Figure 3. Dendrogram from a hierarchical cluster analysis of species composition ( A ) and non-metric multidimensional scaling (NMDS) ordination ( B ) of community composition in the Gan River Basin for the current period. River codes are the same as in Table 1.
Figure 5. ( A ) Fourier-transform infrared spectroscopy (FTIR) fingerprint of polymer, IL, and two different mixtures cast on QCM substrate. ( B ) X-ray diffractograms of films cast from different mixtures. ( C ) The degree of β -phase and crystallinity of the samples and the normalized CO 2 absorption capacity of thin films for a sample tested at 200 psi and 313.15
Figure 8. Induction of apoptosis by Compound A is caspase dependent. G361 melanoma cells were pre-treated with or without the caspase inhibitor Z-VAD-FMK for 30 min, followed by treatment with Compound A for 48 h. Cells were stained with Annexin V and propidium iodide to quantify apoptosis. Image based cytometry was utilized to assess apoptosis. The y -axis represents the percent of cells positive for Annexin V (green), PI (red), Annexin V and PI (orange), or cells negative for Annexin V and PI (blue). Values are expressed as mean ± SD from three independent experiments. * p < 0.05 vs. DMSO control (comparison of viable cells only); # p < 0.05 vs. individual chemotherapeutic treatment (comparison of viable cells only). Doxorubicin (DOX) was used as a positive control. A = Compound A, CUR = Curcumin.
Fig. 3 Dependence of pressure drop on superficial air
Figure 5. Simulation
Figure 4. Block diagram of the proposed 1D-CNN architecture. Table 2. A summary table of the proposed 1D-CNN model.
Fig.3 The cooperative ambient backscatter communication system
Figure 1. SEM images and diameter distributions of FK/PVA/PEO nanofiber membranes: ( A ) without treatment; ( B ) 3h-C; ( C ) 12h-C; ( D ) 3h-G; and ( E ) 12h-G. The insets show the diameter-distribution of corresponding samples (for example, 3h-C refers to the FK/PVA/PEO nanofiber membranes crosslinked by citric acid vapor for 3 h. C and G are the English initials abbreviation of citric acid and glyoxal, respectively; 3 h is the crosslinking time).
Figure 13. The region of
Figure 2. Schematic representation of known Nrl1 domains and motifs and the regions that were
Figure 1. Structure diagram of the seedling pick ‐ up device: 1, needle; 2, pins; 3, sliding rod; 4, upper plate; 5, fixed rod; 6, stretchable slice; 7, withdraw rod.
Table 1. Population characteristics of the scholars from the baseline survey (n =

* [What the task asks]: Repeat the data exactly. Leave nothing out.

* [Answer to this task]:
Figure 3. Dendrogram from a hierarchical cluster analysis of species composition ( A ) and non-metric multidimensional scaling (NMDS) ordination ( B ) of community composition in the Gan River Basin for the current period. River codes are the same as in Table 1.
Figure 5. ( A ) Fourier-transform infrared spectroscopy (FTIR) fingerprint of polymer, IL, and two different mixtures cast on QCM substrate. ( B ) X-ray diffractograms of films cast from different mixtures. ( C ) The degree of β -phase and crystallinity of the samples and the normalized CO 2 absorption capacity of thin films for a sample tested at 200 psi and 313.15
Figure 8. Induction of apoptosis by Compound A is caspase dependent. G361 melanoma cells were pre-treated with or without the caspase inhibitor Z-VAD-FMK for 30 min, followed by treatment with Compound A for 48 h. Cells were stained with Annexin V and propidium iodide to quantify apoptosis. Image based cytometry was utilized to assess apoptosis. The y -axis represents the percent of cells positive for Annexin V (green), PI (red), Annexin V and PI (orange), or cells negative for Annexin V and PI (blue). Values are expressed as mean ± SD from three independent experiments. * p < 0.05 vs. DMSO control (comparison of viable cells only); # p < 0.05 vs. individual chemotherapeutic treatment (comparison of viable cells only). Doxorubicin (DOX) was used as a positive control. A = Compound A, CUR = Curcumin.
Fig. 3 Dependence of pressure drop on superficial air
Figure 5. Simulation
Figure 4. Block diagram of the proposed 1D-CNN architecture. Table 2. A summary table of the proposed 1D-CNN model.
Fig.3 The cooperative ambient backscatter communication system
Figure 1. SEM images and diameter distributions of FK/PVA/PEO nanofiber membranes: ( A ) without treatment; ( B ) 3h-C; ( C ) 12h-C; ( D ) 3h-G; and ( E ) 12h-G. The insets show the diameter-distribution of corresponding samples (for example, 3h-C refers to the FK/PVA/PEO nanofiber membranes crosslinked by citric acid vapor for 3 h. C and G are the English initials abbreviation of citric acid and glyoxal, respectively; 3 h is the crosslinking time).
Figure 13. The region of
Figure 2. Schematic representation of known Nrl1 domains and motifs and the regions that were
Figure 1. Structure diagram of the seedling pick ‐ up device: 1, needle; 2, pins; 3, sliding rod; 4, upper plate; 5, fixed rod; 6, stretchable slice; 7, withdraw rod.
Table 1. Population characteristics of the scholars from the baseline survey (n =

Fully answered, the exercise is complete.